One of my points in the talk was about how company culture is very much a part of your brand, which brought up a great question: “How do you retain culture as you become a bigger company?”

As I thought about this question a bit deeper, I came up with a few pointers based on what I’ve seen in the marketplace, mainly as I’ve witnessed with some of my favorite clients and how they lead the companies that they own.

1. Share your vision
Even when your company is growing, you can still share your vision for the future and keep your staff in the loop. This can be hard if you’re growing at a quick pace and your schedule is always full, but I think at least once a quarter, you should rally people together either in person or virtually and share how things are going from a top level. Show them that you have vision and that you understand where your business is and where it’s going.

You might also start an internal blog or email chain where you can talk candidly about things that are happening in the business. This could be especially helpful if you are larger than 25 in staff or running a company with multiple locations.

Either way, people want a leader that has vision. If you have goals for the company, share them with everyone. If you’re working with a new business consultant to better the company, introduce that person to your staff. If you’re working on a new product, let everyone know (not just the sales staff).

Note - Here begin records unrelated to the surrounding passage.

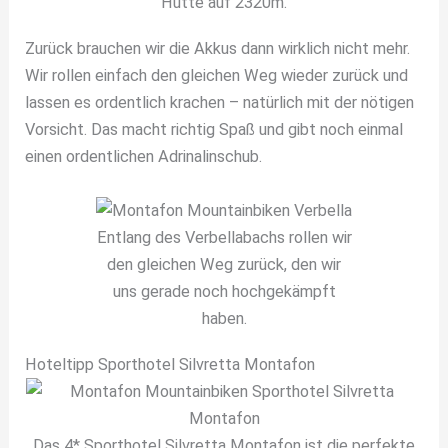
Hütte auf 2320m.
Zurück brauchen wir die Akkus dann wirklich nicht mehr.
Wir rollen einfach den gleichen Weg wieder zurück und
lassen es ordentlich krachen – natürlich mit der nötigen
Vorsicht. Das macht richtig Spaß und gibt noch einmal
einen ordentlichen Adrinalinschub.
Entlang des Verbellabachs rollen wir
den gleichen Weg zurück, den wir
uns gerade noch hochgekämpft
haben.
Hoteltipp Sporthotel Silvretta Montafon
Das 4* Sporthotel Silvretta Montafon ist die perfekte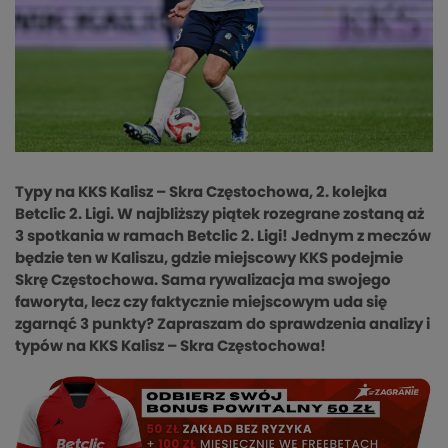
Typy na KKS Kalisz – Skra Częstochowa, 2. kolejka
Betclic 2. Ligi. W najbliższy piątek rozegrane zostaną aż
3 spotkania w ramach Betclic 2. Ligi! Jednym z meczów
będzie ten w Kaliszu, gdzie miejscowy KKS podejmie
Skrę Częstochowa. Sama rywalizacja ma swojego
faworyta, lecz czy faktycznie miejscowym uda się
zgarnąć 3 punkty? Zapraszam do sprawdzenia analizy i
typów na KKS Kalisz – Skra Częstochowa!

We all need to be a part of something big. So, let your people know how deeply you care about them and the future of the company.

2. Go to the front lines
I think back to the days of knights and swords when kings used to lead armies into war. Think about how much different our world would be now if this was still the case. A staff loves a leader that is willing to charge to the front lines with them. If you as a company owner are still willing to go to the front lines, that will inspire your people. It shows that you are in the trenches with them, even if only for a little bit. When was the last time you went out on a sales call? Or took a customer service phone call? Or helped clean up after an office party? When you as a leader show that you are happy to get your hands dirty, you give your company a sense of togetherness. Don’t just stop with you, though. Encourage your managers to get in the trenches with your people too.

3. Share time
I know someone that used to put together a team of walkers for the Race For The Cure event every year. They would invite staff, clients and vendors to participate in the event together and they provided a cool t-shirt for everyone involved. Whether it’s participating in a charitable event or having a quarterly company lunch, you should make a conscious effort to do things together as a staff. Ask your staff for suggestions; maybe they’re already involved with a charity that you can volunteer with. Making an effort to spend time together takes time and resources, yes, but your brand culture will thank you for it. And if you can involve clients, even better.

Some final thoughts …

Study companies that have gone before you, and ask your colleagues and fellow business owners what they do to build their culture. Read books about great companies (“Delivering Happiness” by Tony Hsieh is a great one to start with). Also, ask your marketing people for ideas on how to engage staff. I’ve played part in a few fun internal campaigns with the sole purpose of building some excitement amongst a company’s staff.

One culture caveat: while I haven’t seen it happen very often, it is possible to completely ignore common sense and your company’s financial health for the sake of culture. Like anything, you can swing the pendulum too far the other way. But I believe you can have culture and make money, no matter the size of your company.